Last night I watched Joel Coen and Frances McDormand‘s The Tragedy of Macbeth (Apple, 12.25). For some reason I woke up at 4:30 this morning, and just as my head was clearing a friend texted to ask what I thought.
“Not half bad!,” I replied. “I found it striking, gripping, strict and to the point. The grim grip of horror that resides in the human heart. A literate, thinking person’s story of doom foretold. The austere approach was more captivating than expected, given the Venice turndown and the spotty word of mouth.
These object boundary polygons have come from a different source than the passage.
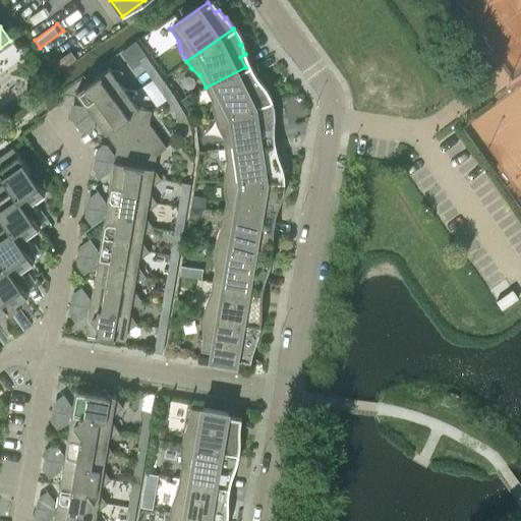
[(138,59),(153,79),(159,74),(145,54),(138,59)]
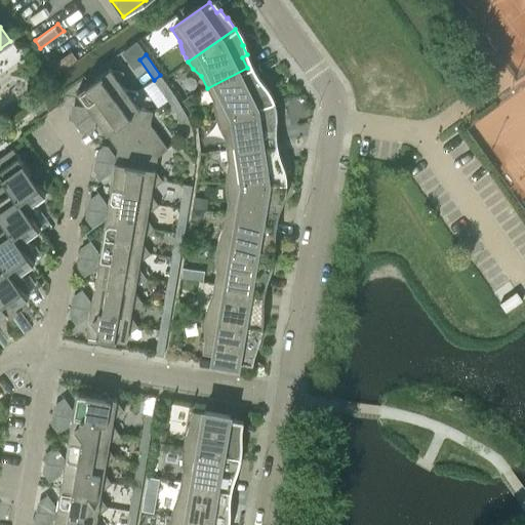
[(121,83),(123,71),(111,69),(110,68),(77,91),(91,112),(125,88),(121,83)]
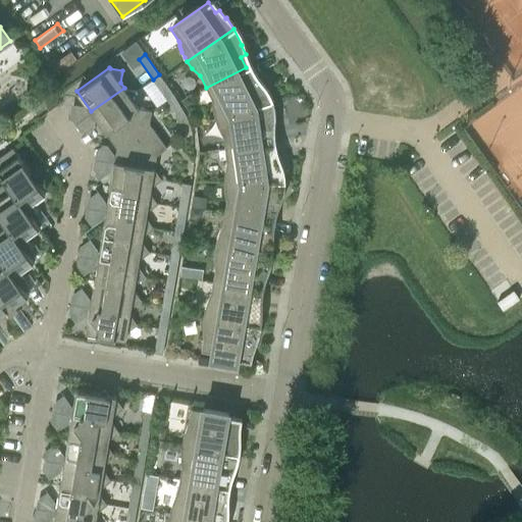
[(212,104),(215,118),(269,101),(262,85),(260,85),(256,75),(252,77),(246,67),(206,88),(211,99),(212,104)]
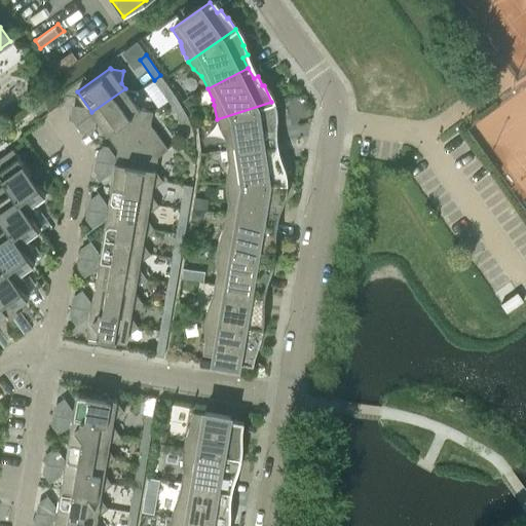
[(168,100),(175,95),(160,75),(154,80),(168,100)]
“It’s relatively short (105 minutes), so much so that it almost felt like Macbeth’s greatest hits (abridged). I loved the spooky sets and the dense fog and the circling hawks and definitely the performance by recent NYFCC award-winner Kathryn Hunter, who plays the three creepy witches. And I was very impressed with Alex Hassell’s highly disciplined performance as Ross. And I adored Bruno Delbonnel’s sharp and silvery cinematography.
“McDormand really nailed her eerie, obsessive, sharp-taloned Lady Macbeth — she was almost coming from the same place as Hunter. Now and then Denzel’s delivery of this or that passage was quite affecting; at other times (“Cans’t thou not minister to a mind diseased…pluck from the memory a rooted sorrow?”) a bit under-nourishing. But he’s still The Great Denzel.
“I still vastly prefer the 1971 Polanski version but Coen and McDormand definitely found their own tone and approach. It’s a film that warrants respect.”